DATA TO PROCESS START

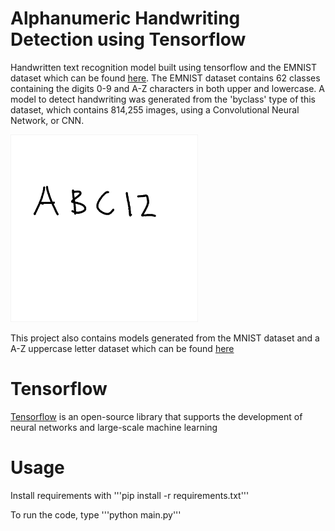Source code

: # Alphanumeric Handwriting Detection using Tensorflow

Handwritten text recognition model built using tensorflow and the EMNIST dataset which can be found [here](https://www.nist.gov/itl/products-and-services/emnist-dataset). The EMNIST dataset contains 62 classes containing the digits 0-9 and A-Z characters in both upper and lowercase. A model to detect handwriting was generated from the 'byclass' type of this dataset, which contains 814,255 images, using a Convolutional Neural Network, or CNN. 


<a href="https://github.com/mpeng72/handwritingdetection">
    <img src="/img/img_0.png" alt="Logo" width="300" height="300">
  </a>

This project also contains models generated from the MNIST dataset and a A-Z uppercase letter dataset which can be found [here](https://www.kaggle.com/datasets/sachinpatel21/az-handwritten-alphabets-in-csv-format)

# Tensorflow

[Tensorflow](https://www.tensorflow.org/api_docs/python/tf) is an open-source library that supports the development of neural networks and large-scale machine learning

# Usage
Install requirements with  '''pip install -r requirements.txt'''

To run the code, type '''python main.py'''

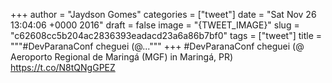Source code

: 
+++
author = "Jaydson Gomes"
categories = ["tweet"]
date = "Sat Nov 26 13:04:06 +0000 2016"
draft = false
image = "{TWEET_IMAGE}"
slug = "c62608cc5b204ac2836393eadacd23a6a86b7bf0"
tags = ["tweet"]
title = """#DevParanaConf cheguei (@..."""
+++
#DevParanaConf cheguei (@ Aeroporto Regional de Maringá (MGF) in Maringá, PR) https://t.co/N8tQNgGPEZ
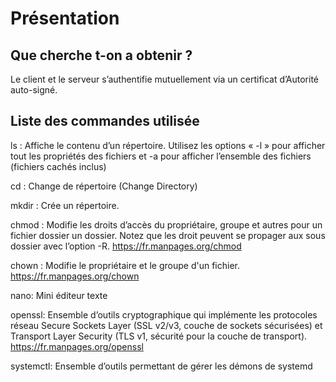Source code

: # Présentation

## Que cherche t-on a obtenir ?

Le client et le serveur s’authentifie mutuellement via un certificat d’Autorité auto-signé.

## Liste des commandes utilisée

ls : Affiche le contenu d’un répertoire. Utilisez les options « -l » pour afficher tout les propriétés des fichiers et -a pour afficher l’ensemble des fichiers (fichiers cachés inclus)

cd : Change de répertoire (Change Directory)

mkdir : Crée un répertoire.

chmod : Modifie les droits d’accès du propriétaire, groupe et autres pour un fichier dossier un dossier. Notez que les droit peuvent se propager aux sous dossier avec l’option -R. https://fr.manpages.org/chmod

chown : Modifie le propriétaire et le groupe d'un fichier. https://fr.manpages.org/chown

nano: Mini éditeur texte

openssl: Ensemble d’outils cryptographique qui implémente les protocoles réseau Secure Sockets Layer (SSL v2/v3, couche de sockets sécurisées) et Transport Layer Security (TLS v1, sécurité pour la couche de transport). https://fr.manpages.org/openssl

systemctl: Ensemble d’outils permettant de gérer les démons de systemd 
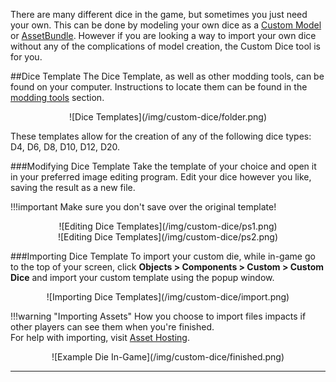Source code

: There are many different dice in the game, but sometimes you just need your own. This can be done by modeling your own dice as a [Custom Model](custom-model) or [AssetBundle](custom-assetbundle). However if you are looking a way to import your own dice without any of the complications of model creation, the Custom Dice tool is for you.

##Dice Template
The Dice Template, as well as other modding tools, can be found on your computer. Instructions to locate them can be found in the [modding tools](modding-tools) section.

<center>![Dice Templates](/img/custom-dice/folder.png)</center>

These templates allow for the creation of any of the following dice types: D4, D6, D8, D10, D12, D20.

###Modifying Dice Template
Take the template of your choice and open it in your preferred image editing program. Edit your dice however you like, saving the result as a new file.

!!!important
    Make sure you don't save over the original template!

<center>![Editing Dice Templates](/img/custom-dice/ps1.png)</center>

<center>![Editing Dice Templates](/img/custom-dice/ps2.png)</center>

###Importing Dice Template
To import your custom die, while in-game go to the top of your screen, click **Objects > Components > Custom > Custom Dice** and import your custom template using the popup window.

<center>![Importing Dice Templates](/img/custom-dice/import.png)</center>

!!!warning "Importing Assets"
    How you choose to import files impacts if other players can see them when you're finished.<br>For help with importing, visit [Asset Hosting](asset-hosting).

<center>![Example Die In-Game](/img/custom-dice/finished.png)</center>

---
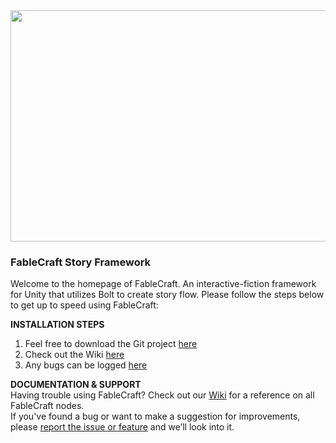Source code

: <img align="centre" width="522" height="370" src="https://img.itch.zone/aW1nLzQ1NzcwMjEucG5n/original/4JDbDj.png">

### FableCraft Story Framework  
Welcome to the homepage of FableCraft. An interactive-fiction framework for Unity that utilizes Bolt to create story flow. Please follow the steps below to get up to speed using FableCraft:

**INSTALLATION STEPS**
1. Feel free to download the Git project [here](https://github.com/mylesblasonato/FableCraft.git)
2. Check out the Wiki [here](https://slimwiki.com/fablecraft)
3. Any bugs can be logged [here](https://www.jotform.com/203217781850051)
  
**DOCUMENTATION & SUPPORT**  
Having trouble using FableCraft? Check out our [Wiki](https://slimwiki.com/fablecraft) for a reference on all FableCraft nodes.  
If you've found a bug or want to make a suggestion for improvements, please [report the issue or feature](https://www.jotform.com/203217781850051) and we’ll look into it.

DATA TO PROCESS END

DIRECTIONS:
Answer with one number: how many lines in the listing hold "using".

REPLY:
5